It all started when a colourful gift voucher of a reputed beauty clinic fatefully fell into my hands. ‘Flash this and avail of services worth Rs. 1000 absolutely free’, it beckoned enticingly to me in lurid multi-color. The moment the word ‘free’ impacted my vision, it had the instant effect of making me drop everything and turn the focus of my attention full-beam on the alluring promise of this message. I think most folks will agree that no human is invulnerable to the effects of the magical word- free, for it possesses the incredible power to transport us to a place where the laws of worldly karma dissolve into an idyllic mist. Here, you may have done nothing to deserve a good turn, yet someone is hell-bent to hand it to you. Can it get better than this to assuage human greed?
And so, with due haste to follow the offer through, I made an urgent call to the clinic, to be told by the sweet young voice at the other end that its validity was alive, by what I construed as a stroke of serendipity, only up to that day. I blessed my good fortune, and agreed to the earliest appointment they could arrange for me, before the 1000 bucks could disappear out of my grasp and into the thin air. In short, I fell like a ton of bricks into their well-laid out trap, exactly the way they had intended me to!

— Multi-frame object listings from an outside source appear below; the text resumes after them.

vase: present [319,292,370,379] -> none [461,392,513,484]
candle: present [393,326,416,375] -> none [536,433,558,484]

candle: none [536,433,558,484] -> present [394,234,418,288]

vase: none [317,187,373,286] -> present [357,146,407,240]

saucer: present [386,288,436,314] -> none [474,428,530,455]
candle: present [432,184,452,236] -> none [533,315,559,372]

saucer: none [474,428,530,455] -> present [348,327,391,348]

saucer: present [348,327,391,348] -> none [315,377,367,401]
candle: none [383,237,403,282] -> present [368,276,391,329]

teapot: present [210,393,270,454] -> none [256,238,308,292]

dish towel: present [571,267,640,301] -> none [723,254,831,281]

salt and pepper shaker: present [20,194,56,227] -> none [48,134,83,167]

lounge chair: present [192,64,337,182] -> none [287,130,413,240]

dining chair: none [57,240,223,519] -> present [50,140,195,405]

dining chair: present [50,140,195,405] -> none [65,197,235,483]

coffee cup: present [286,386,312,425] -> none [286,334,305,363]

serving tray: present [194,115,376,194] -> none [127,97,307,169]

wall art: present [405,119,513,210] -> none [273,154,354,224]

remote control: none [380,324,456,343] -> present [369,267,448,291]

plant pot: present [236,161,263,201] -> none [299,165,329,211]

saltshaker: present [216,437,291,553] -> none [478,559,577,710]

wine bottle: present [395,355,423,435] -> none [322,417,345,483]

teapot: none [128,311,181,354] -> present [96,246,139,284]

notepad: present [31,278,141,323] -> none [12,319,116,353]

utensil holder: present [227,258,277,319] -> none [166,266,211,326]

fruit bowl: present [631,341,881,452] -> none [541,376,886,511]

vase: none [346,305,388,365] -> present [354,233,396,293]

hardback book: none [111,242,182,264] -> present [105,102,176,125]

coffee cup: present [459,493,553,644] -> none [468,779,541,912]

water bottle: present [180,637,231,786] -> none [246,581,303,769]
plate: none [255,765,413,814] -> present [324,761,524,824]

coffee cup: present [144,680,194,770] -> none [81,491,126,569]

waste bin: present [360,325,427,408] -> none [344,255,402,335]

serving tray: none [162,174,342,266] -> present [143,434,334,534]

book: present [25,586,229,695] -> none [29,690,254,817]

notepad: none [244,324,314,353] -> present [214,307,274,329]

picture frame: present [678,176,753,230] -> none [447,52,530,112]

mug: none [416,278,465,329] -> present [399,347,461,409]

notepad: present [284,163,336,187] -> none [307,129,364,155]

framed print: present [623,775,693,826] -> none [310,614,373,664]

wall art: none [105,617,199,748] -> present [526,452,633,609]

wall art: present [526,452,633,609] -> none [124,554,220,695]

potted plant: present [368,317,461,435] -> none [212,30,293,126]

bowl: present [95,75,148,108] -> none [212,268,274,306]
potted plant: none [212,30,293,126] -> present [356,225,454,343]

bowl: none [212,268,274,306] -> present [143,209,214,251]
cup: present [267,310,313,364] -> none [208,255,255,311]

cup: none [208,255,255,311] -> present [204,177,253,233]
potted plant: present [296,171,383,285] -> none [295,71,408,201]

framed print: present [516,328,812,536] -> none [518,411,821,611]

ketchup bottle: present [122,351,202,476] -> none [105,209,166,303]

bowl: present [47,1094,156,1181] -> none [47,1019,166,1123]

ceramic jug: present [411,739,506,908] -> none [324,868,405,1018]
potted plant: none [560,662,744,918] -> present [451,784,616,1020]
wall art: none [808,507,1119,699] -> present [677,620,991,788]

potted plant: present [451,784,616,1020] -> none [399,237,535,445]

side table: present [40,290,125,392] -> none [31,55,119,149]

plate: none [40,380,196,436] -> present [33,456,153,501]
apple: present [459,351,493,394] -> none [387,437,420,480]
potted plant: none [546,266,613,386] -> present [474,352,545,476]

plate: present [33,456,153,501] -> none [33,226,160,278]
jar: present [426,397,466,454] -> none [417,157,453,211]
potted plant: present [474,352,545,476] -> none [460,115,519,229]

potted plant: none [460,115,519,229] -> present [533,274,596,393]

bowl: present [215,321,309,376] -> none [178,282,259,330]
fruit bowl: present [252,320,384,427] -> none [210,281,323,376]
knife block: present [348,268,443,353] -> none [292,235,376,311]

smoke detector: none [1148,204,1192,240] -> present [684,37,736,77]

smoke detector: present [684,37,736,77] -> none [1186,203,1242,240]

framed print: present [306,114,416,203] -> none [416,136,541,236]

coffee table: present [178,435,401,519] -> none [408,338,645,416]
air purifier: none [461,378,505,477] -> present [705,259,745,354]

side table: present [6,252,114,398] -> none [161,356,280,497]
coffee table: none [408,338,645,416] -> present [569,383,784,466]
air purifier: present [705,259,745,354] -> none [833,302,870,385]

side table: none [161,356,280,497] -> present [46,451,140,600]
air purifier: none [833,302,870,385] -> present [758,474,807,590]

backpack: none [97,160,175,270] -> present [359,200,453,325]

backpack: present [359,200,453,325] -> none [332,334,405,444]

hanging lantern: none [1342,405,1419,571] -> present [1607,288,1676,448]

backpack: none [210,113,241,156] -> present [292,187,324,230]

Came the appointed hour and I made it punctually to the portals of this magnanimous establishment. But, one look at the swank interiors, one whiff of the rarefied air of exclusivity, and a twirl of unease began to assert itself within me. The first procedure I was led to did nothing to allay that feeling. I was made to step onto a small, compact machine which did not look either intelligent or knowledgeable, yet it immediately spat out a long list of my vital parameters over which a bunch of assistants nodded wisely, appraising me with pity-tinged interest.
Slowly a premonition that I would be a terrible misfit in this place was taking hold of me. This was further heightened when I was guided to their next process- a scientific analysis of my skin. Fearfully I seated myself on the solitary chair in an isolated room, while a chit of a girl, claiming to be a skin specialist, approached me with a contraption attached with a black coil to a monitor. Very soon, it seemed to me that this camera-fitted equipment took the form of a hooded cobra, for it began to sway in a mesmerized fashion across my face, as if to some inaudible snake-charmer’s tune. All this while it kept transmitting to the screen the most grotesque images of what looked like the surface of a barren planet, ravaged by horrendous space storms!